Research sheds light on how to slow progression of multiple sclerosis

A study led by University of Toronto researchers has uncovered crucial insights into how the progression of multiple sclerosis may be slowed down.

The research by Jen Gommerman, professor and chair in the Temerty Faculty of Medicine’s department of Immunology, and Angela Wang, a PhD candidate and first author on the study, was recently published in Science Translational Medicine and involved co-authors from around the world.

The research looks at the role of an anti-CD20 drug therapy — ocrelizumab — and how taking the drug affects the white blood cells (specifically, B cells) of a person living with multiple sclerosis (MS).

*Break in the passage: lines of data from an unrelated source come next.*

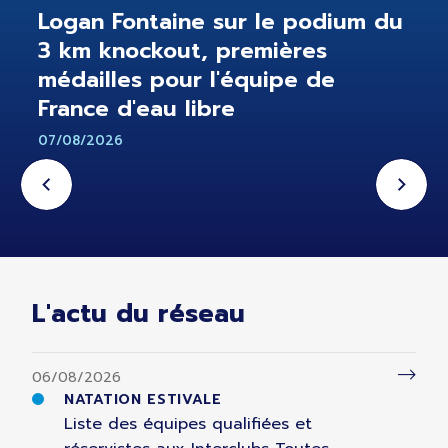
Logan Fontaine sur le podium du
3 km knockout, premières
médailles pour l'équipe de
France d'eau libre
07/08/2026
L'actu du réseau
06/08/2026
NATATION ESTIVALE
Liste des équipes qualifiées et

The researchers were curious about the finding that these drugs affect a protein called B cell survival factor (BAFF) and wondered if this was related to the efficacy of the drug. Indeed, inhibiting BAFF with the drug atacicept failed as a treatment for MS.

Gommerman and Wang’s research used an animal model to study how anti-CD20 drug therapy affected grey matter demyelination of the brain, and then, if it did, its relationship to a person’s BAFF.

Ultimately, Gommerman and Wang’s research shows that using ocrelizumab prevents grey matter damage in the brains of mice models developed to aide the research, as well as boosts BAFF in cerebrospinal fluid and other membranes that surround the brain and spinal cord.

“If you are a person living with MS, grey matter demyelination of the brain is what you worry about because we don’t know how to treat it,” says Gommerman, who holds the Canada Research Chair (Tier 1) in Tissue Specific Immunity.

“White matter demyelination is very predominant early in the disease. It causes episodes of disability, but as you progress in the disease, the grey matter demyelination becomes worse and worse and it leads to a lot of clinical burden, including cognitive dysfunction.”

There is no known cure for multiple sclerosis, but there is much research underway into how to best treat the disease, including the world by Gommerman and Wang.

In Canada, there are more than 90,000 people living with multiple sclerosis, and that number rises to 2.9 million people affected worldwide. Seventy-five per cent are women, according to MS Canada, and Canadians have the highest rate of MS in the world.

The recent discovery by Gommerman and her colleagues is critical because it firmly establishes the relationship between using ocrelizumab, and a person’s BAFF.

“We were able to causally link the efficacy of ocrelizumab with BAFF levels,” says Gommerman, who is also a co-director in the Canadian Hub for Health Intelligence and Innovation in Infectious Diseases (HI³).

She states that for patients with MS, “You want to get rid of your B cells, but you also want to have high levels of BAFF. Ocrelizumab achieves that but atacicept does not, because it gets rid of the B cells, but it blocks the BAFF.”

Gommerman says the research holds important takeaways for the future of multiple sclerosis treatment and staving off the progression of MS — giving patients “more confidence” in their futures.

“If we can figure out how to elevate BAFF even more in anti-CD20 treated patients, then that becomes a potential adjunct therapy to stave off disease progression,” she says.

Gommerman also emphasized the research was the result of multiple parties, and pointed to new ways of approaching problems, in future.

“These are really complicated questions that require multiple labs to be able to tackle, and it really means partnerships between basic scientists like me and clinician scientists,” she says. “This is really the path forward for complex diseases like MS. We really have to work together to investigate the disease from new angles.”